Querecuto, turns 17 on Sept. 21, is a slick-fielding, right-handed hitting shortstop from Venezuela and the No. 21 prospect from Baseball America. He stands 6-3 and weighs 175 pounds.  His father, Juan, played in the Toronto minor league system for six seasons while his brother, Juniel, made it to the big leagues briefly with the Rays lat season as a utility infielder and is now playing for the Giants at Class AAA Fresno. He signed for a bonus of $1.225 million.


“Querecuto is an advance-minded shortstop that plays above his years,” Kissner said. “He is advanced for a 16-year-old with good tools across the board and has natural abilities that come from playing baseball with his brother and father who both have professional playing experience.”

Neither of the two pitchers ranked in Baseball America’s top 50 rankings. Both are 16 years old.

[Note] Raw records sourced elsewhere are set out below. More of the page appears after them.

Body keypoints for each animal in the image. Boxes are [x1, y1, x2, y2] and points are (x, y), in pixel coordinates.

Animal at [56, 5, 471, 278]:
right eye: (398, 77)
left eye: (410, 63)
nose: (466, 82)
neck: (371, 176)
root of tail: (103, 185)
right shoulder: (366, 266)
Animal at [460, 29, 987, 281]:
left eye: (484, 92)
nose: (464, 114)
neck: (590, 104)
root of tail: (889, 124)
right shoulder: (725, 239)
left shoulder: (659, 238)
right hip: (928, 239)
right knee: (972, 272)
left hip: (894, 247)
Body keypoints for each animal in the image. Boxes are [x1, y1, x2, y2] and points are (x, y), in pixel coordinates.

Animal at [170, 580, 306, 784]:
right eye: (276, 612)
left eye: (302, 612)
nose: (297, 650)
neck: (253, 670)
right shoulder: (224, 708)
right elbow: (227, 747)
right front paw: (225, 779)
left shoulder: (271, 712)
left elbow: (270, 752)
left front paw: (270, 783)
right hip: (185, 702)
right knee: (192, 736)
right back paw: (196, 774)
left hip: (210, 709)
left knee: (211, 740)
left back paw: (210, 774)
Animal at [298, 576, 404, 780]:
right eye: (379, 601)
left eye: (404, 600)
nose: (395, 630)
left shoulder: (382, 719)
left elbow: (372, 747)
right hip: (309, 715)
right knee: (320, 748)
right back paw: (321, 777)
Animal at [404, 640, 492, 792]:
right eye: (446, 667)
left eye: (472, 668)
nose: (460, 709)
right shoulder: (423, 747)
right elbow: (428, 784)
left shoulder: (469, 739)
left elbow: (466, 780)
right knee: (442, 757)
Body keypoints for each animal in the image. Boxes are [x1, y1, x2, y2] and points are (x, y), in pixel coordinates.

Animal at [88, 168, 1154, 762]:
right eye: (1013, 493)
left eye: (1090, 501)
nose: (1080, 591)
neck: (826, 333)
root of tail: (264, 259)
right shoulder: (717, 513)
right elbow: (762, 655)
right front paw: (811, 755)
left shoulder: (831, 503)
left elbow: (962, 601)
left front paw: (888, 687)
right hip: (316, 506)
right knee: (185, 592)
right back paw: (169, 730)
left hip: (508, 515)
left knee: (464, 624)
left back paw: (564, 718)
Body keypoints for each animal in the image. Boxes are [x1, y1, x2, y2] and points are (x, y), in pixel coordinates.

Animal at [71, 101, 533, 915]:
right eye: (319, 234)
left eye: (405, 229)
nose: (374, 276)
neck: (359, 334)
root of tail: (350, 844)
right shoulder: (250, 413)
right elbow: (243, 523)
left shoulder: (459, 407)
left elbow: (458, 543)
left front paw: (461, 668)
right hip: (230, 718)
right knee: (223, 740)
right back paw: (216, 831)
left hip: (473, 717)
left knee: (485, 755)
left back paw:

“Perez is extremely projectable with a clean delivery and loose arm action,” said Kissner. “We really like his feel for the breaking pitch and like the upside that he provides from the left side. Tatiz is an athletic player with a clean arm action and a good feel for his secondary pitches. With his ability to repeat his delivery and throw strikes, we profile him a starter who will continue to mature physically as he gets into our system.”